--- Problem details ---
Beginning with the first line of the entries below, quote each line until you reach and include the line with "38: (911, 539)".
---------- The data
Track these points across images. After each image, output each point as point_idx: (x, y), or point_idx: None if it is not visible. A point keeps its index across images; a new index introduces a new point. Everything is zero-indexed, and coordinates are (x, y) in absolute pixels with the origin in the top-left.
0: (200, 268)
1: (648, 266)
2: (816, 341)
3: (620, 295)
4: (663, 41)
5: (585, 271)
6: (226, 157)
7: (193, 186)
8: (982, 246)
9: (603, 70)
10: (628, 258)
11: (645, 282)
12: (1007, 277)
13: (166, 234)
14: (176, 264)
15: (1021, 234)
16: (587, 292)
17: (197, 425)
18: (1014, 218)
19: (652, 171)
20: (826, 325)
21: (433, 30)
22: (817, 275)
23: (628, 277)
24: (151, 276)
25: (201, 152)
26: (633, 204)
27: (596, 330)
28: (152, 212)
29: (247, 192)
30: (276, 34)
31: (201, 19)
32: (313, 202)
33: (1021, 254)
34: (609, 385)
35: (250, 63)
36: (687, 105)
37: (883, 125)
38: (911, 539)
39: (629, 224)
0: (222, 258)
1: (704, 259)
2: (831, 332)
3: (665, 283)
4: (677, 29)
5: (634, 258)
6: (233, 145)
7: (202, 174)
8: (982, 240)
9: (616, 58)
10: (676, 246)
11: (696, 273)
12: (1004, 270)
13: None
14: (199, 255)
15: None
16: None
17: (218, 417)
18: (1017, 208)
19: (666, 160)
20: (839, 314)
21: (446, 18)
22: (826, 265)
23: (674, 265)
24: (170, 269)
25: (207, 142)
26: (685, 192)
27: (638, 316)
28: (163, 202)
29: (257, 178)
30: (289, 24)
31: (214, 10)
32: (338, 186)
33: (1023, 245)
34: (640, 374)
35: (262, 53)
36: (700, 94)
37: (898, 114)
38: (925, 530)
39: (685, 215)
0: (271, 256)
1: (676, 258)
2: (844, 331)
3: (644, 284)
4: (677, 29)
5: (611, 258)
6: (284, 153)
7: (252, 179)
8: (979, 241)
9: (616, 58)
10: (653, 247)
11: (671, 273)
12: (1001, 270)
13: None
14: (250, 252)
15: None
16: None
--------------------
--- Answer box ---
Track these points across images. After each image, output each point as point_idx: (x, y), or point_idx: None if it is not visible. A point keeps its index across images; a new index introduces a new point. Everything is zero-indexed, and coordinates are (x, y) in absolute pixels with the origin in the top-left.
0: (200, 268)
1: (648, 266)
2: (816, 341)
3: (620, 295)
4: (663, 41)
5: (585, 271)
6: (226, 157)
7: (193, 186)
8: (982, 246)
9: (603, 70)
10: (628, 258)
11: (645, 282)
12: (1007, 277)
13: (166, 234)
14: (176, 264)
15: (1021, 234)
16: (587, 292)
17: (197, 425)
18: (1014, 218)
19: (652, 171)
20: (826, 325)
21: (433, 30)
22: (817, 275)
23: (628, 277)
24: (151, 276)
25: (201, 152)
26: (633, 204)
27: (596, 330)
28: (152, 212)
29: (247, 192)
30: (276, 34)
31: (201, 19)
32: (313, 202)
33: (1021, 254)
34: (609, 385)
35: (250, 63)
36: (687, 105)
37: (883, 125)
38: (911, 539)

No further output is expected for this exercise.